Abschiedsrede in Belfast: Clinton: Nordirische Untergrundarmeen entwaffnen
zuletzt aktualisiert: 13.12.2000 - 22:01Belfast/London (dpa). Der scheidende US-Präsident Bill Clinton hat am Mittwoch in Nordirland eine zügige Entwaffnung der dortigen Untergrundarmeen gefordert. «Alle Waffen müssen unwiderruflich und für immer ausgemustert werden», sagte Clinton in seiner Abschiedsrede in Belfast.
Zur derzeitigen Krise des Friedensprozesses sagte er: «Ich glaube, dass es kein Zurück geben kann. Das Volk von Nordirland will es so, und die politischen Führer müssen alles tun, was nötig ist.»

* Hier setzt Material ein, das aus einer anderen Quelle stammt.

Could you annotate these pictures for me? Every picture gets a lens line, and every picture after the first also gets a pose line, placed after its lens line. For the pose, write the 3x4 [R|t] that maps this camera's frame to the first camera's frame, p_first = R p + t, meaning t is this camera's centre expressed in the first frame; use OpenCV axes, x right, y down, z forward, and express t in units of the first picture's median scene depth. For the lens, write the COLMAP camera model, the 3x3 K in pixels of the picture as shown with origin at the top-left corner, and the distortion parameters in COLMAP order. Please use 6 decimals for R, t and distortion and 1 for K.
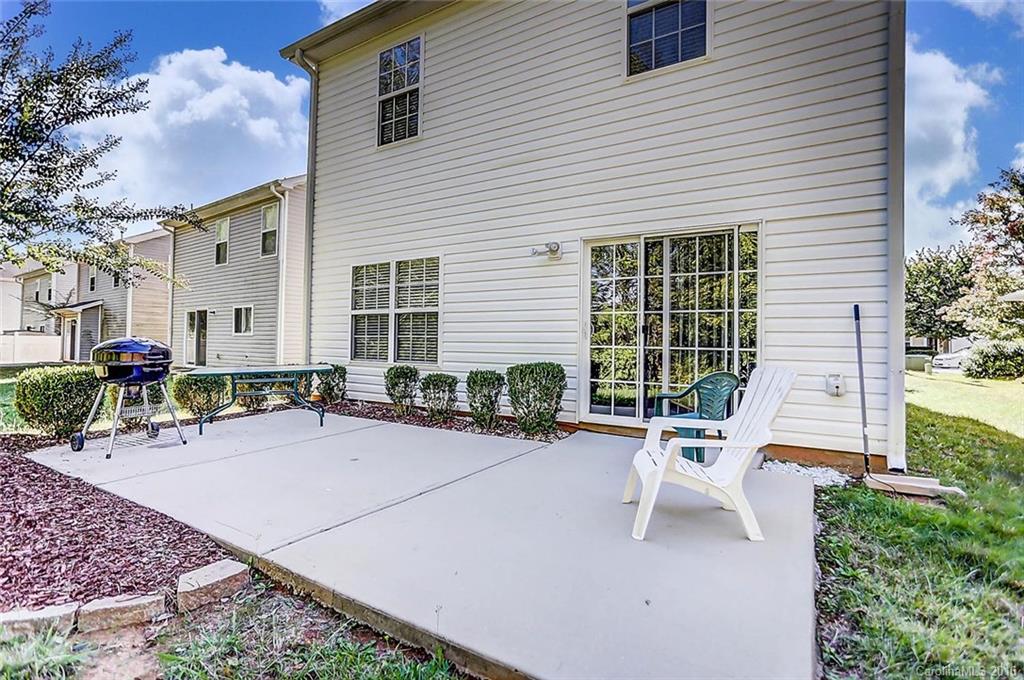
lens RADIAL K [[473.1, 0, 512.2], [0, 473.1, 338.7], [0, 0, 1]] dist [-0.025030, -0.000183]
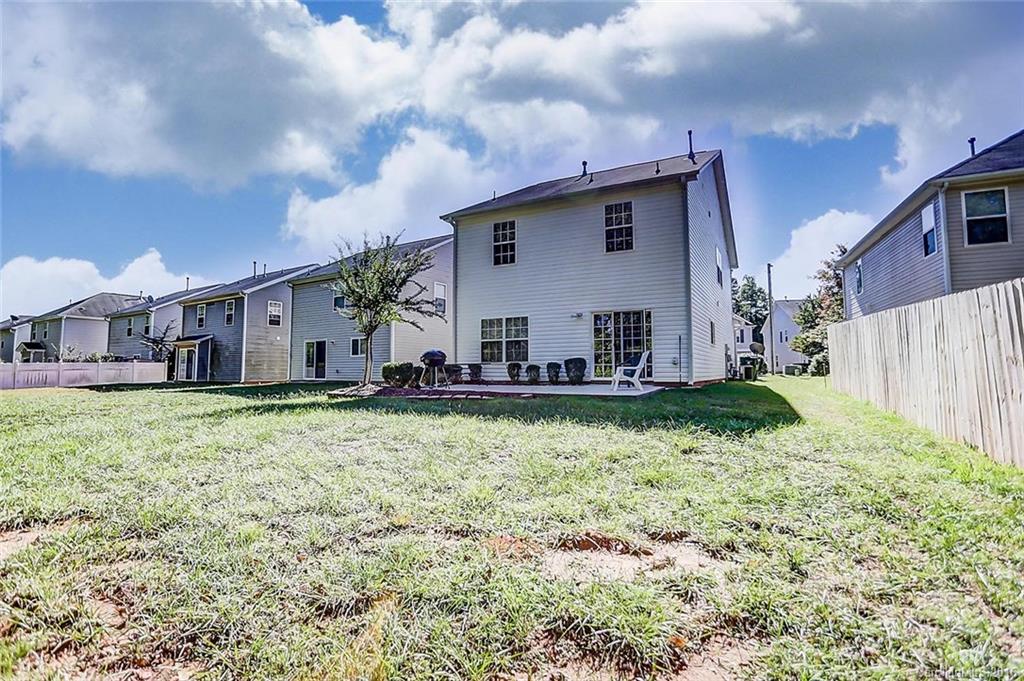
lens RADIAL K [[473.1, 0, 511.3], [0, 473.1, 340.3], [0, 0, 1]] dist [-0.025030, -0.000183]
pose [[0.997681, -0.013055, 0.066797, -0.398033], [0.016769, 0.998326, -0.055348, 0.075395], [-0.065963, 0.056340, 0.996230, -1.347655]]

Der britische Premierminister Tony Blair griff die Hardliner auf katholischer und protestantischer Seite scharf an. «Der wahre Verrat wäre es, diesen Friedensprozess aufzugeben», sagte er. «Wir alle wissen, dass es keinen anderen Weg vorwärts gibt. Dies hier ist unsere einzige Chance in Nordirland.»
Der protestantische Regierungschef von Nordirland, David Trimble, verglich den Terrorismus in der britischen Unruheprovinz mit dem Nationalsozialismus. «Wir müssen sicherstellen, dass es kein neues Omagh gibt», sagte er. Der Bombenanschlag von Omagh hatte vor zwei Jahren 30 Menschen das Leben gekostet. Clinton, der von den Hardlinern in Trimbles Unionistenpartei als «Freund der irischen Mafia» in den USA abgelehnt wird, bekam von Trimble zum Abschied großes Lob: «Wir alle schätzen Ihre Hilfe sehr», sagte der Friedensnobelpreisträger.
Schon vor seiner Rede hatte Clinton in Gesprächen mit den nordirischen Spitzenpolitikern versucht, den Friedensprozess wieder in Gang zu bringen. Dabei erzielte er jedoch offenbar keine Erfolge. Ein Politiker der IRA-Nahen Partei Sinn Fein sagte anschließend, die Krise halte unvermindert an.
Die Begrüßung für Clinton in Belfast fiel wesentlich kühler aus als am Vortag in Dublin und Dundalk: In der Republik Irland hatten sich rund 50 000 Menschen eingefunden und dem Präsidenten zugejubelt. Zur Begrüßung in Belfast kamen dagegen nur wenige Menschen auf die Straßen. Auch fehlte der Bürgermeister der Stadt, Sammy Wilson. Er gehört der radikalen Protestantenpartei Democratic Unionist Party (DUP) an, die unter Führung von Ian Paisley das Friedensabkommen von 1998 bekämpft.
In Nordirland existiert zwar noch die katholisch-protestantische Regionalregierung, doch sie wird durch einen Dauerstreit gelähmt, beispielsweise um die Entwaffnung der republikanischen Untergrundorganisation IRA und die Zusammensetzung der künftigen Polizei Nordirlands.